I learned this the hard way. I'm telling you, so you can avoid making my mistakes, and maybe have good friends in your teens and twenties, instead of waiting til your late thirties and forties to figure this stuff out. If you have an anger problem, get some help on getting in touch with your feelings and what's causing them. Once you know what's making you angry, you can fix it. Learning how to identify and fix anger causing situations will help you end toxic relationships, which will help you respect yourself more, and that in turn will help you attract better people. Not sure why that works, but it does.

Hope it helps.


Anonymous said...

For me, I believe it's more a timing than anger issue. I let little things that bother me slide in the name of trying to be more "flexible." They build up over time until I explode over something irrational. More typical people address irritations as they occur, address them appropriately, then forget them and move on.
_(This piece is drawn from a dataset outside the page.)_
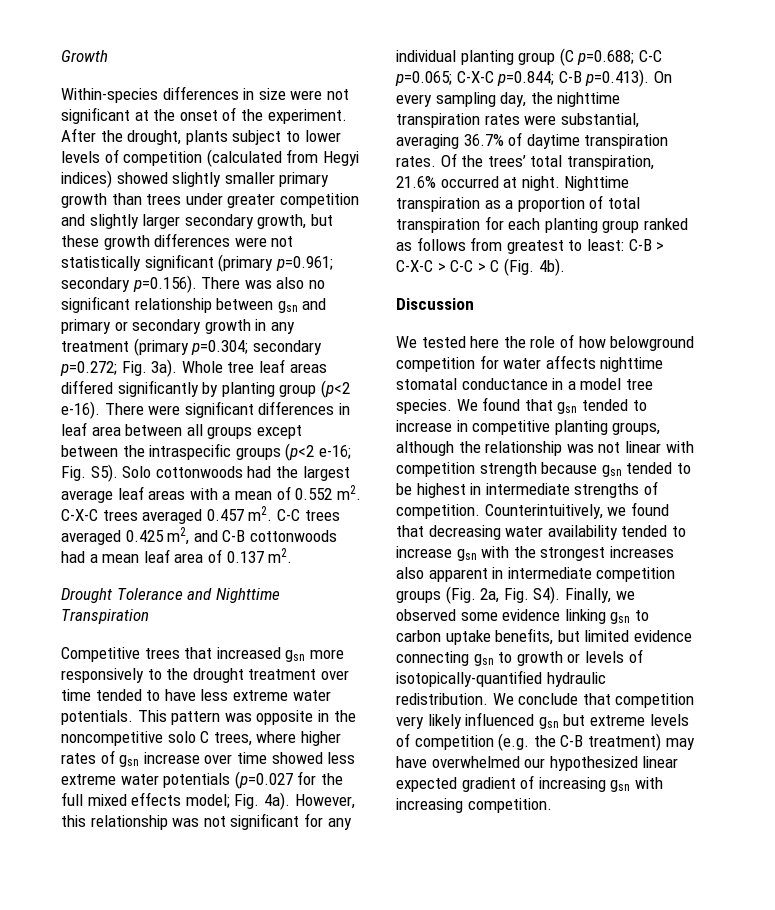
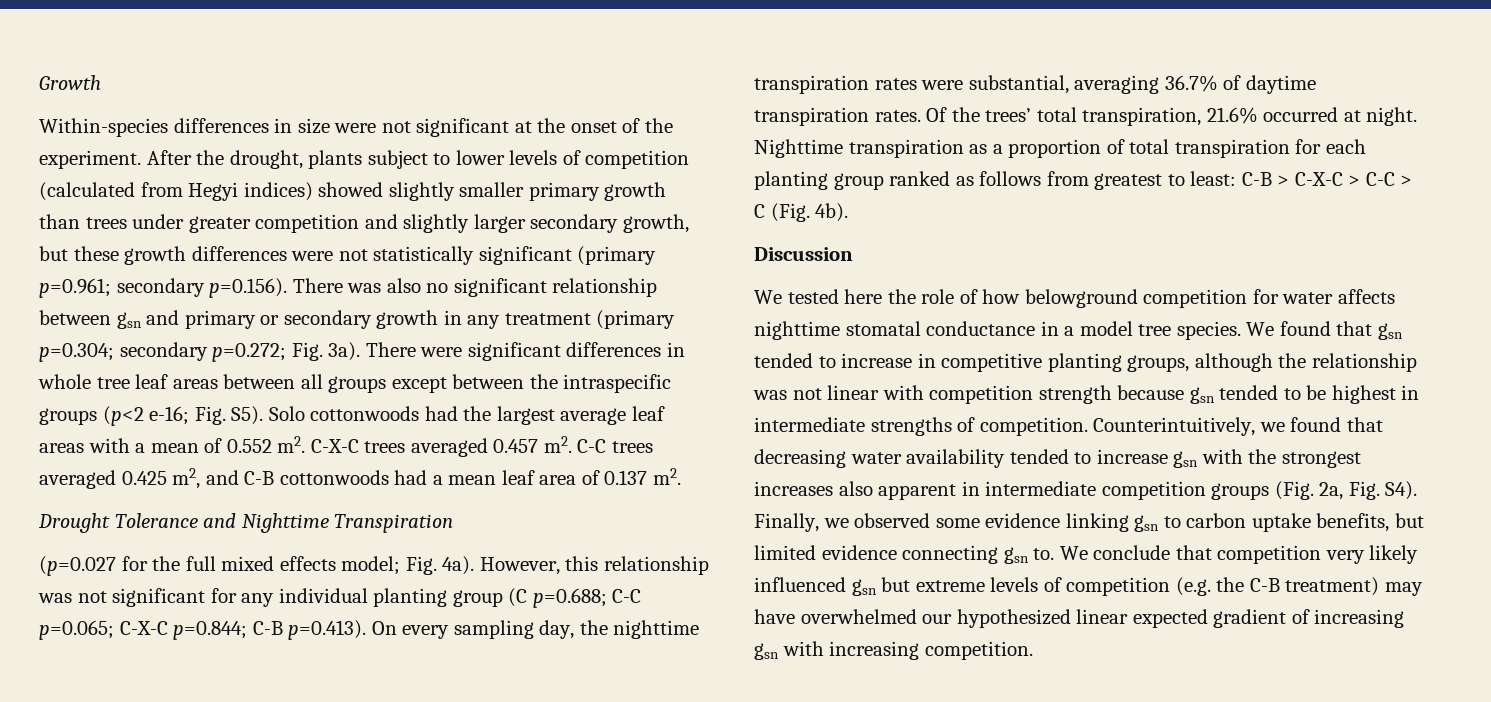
[181,359,327,373] [61,380,350,398] [61,401,100,419] Whole tree leaf areas differed significantly by planting group (p<2 e-16). -> (361, 351) none
[61,422,121,436] leaf area -> [38,374,218,389] whole tree leaf areas
[61,647,344,662] [61,668,349,683] [61,689,331,701] [61,710,356,725] [61,731,341,746] [61,750,356,767] [61,773,231,788] Competitive trees that increased gsn more responsively to the drought treatment over time tended to have less extreme water potentials. This pattern was opposite in the noncompetitive solo C trees, where higher rates of gsn increase over time showed less extreme water potentials -> (454, 523) none
[498,649,643,666] [396,670,606,687] [396,693,488,705] to growth or levels of isotopically-quantified hydraulic redistribution. -> [1033,548,1055,560] to.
I am working on this, but it's difficult because I've made so many social mistakes in the past that I continually question myself, messing up my timing even more. The cycle is frustrating for me and those around me, and is very hard to break. The good news is I now somewhat understand what's happening--that it's often a communication break-down on my part-- so I can attempt to work on it.

Anonymous said...

Your article gave me much food for thought. When people don't act the way I think they should or do something that I think is wrong/irresponsible/rude/annoying ad lib ad nauseam I get angry and/or upset. NTs think I am weird because I obsess about people's behaviour and cannot understand why I get so annoyed when the neigbours leave their rubbish on TOP of the bin instead of IN it. I am mean, you're supposed to put the bag in the bin for goodness sake! Like Anonymous I have foot in mouth disease and the queen of faux pas. Anger is part of my life but I have come to realise that and at age 30 am working on coping mechanisms (I have a selection of ear plugs and headphones :)

SavedAspie said...

Thanks Sonja for your comment- identifying the anger and developing coping mechanisms is a great start.

The other day, I read that as we begin to enforce appropriate boundaries with others, we feel less rage. I haven't had time to explore that fully, but it sounds good.

Anonymous said...

Wow, what you said is completely and totally my life right now. I had two recently ex-friends that basically told me that I was angry over little things, petty things that build up over time that I tried to process and couldn't because when I would try to express my feelings they told me my feelings were invalid, and why I can't I be normal? Heh good question don't have that answer right? I never told them I had Aspergers until recently after one told me she never wanted to speak to me again and the other finally saying the same thing and that I have to tell people about this "issue" because that way people can run away from me. That and its so nice when people tell you which is probably why at least i get angry people call me a liar when I tell people. They are like yah right. I have worked on my anger, but Your blog made total sense to me and I just felt super connected to everything you said.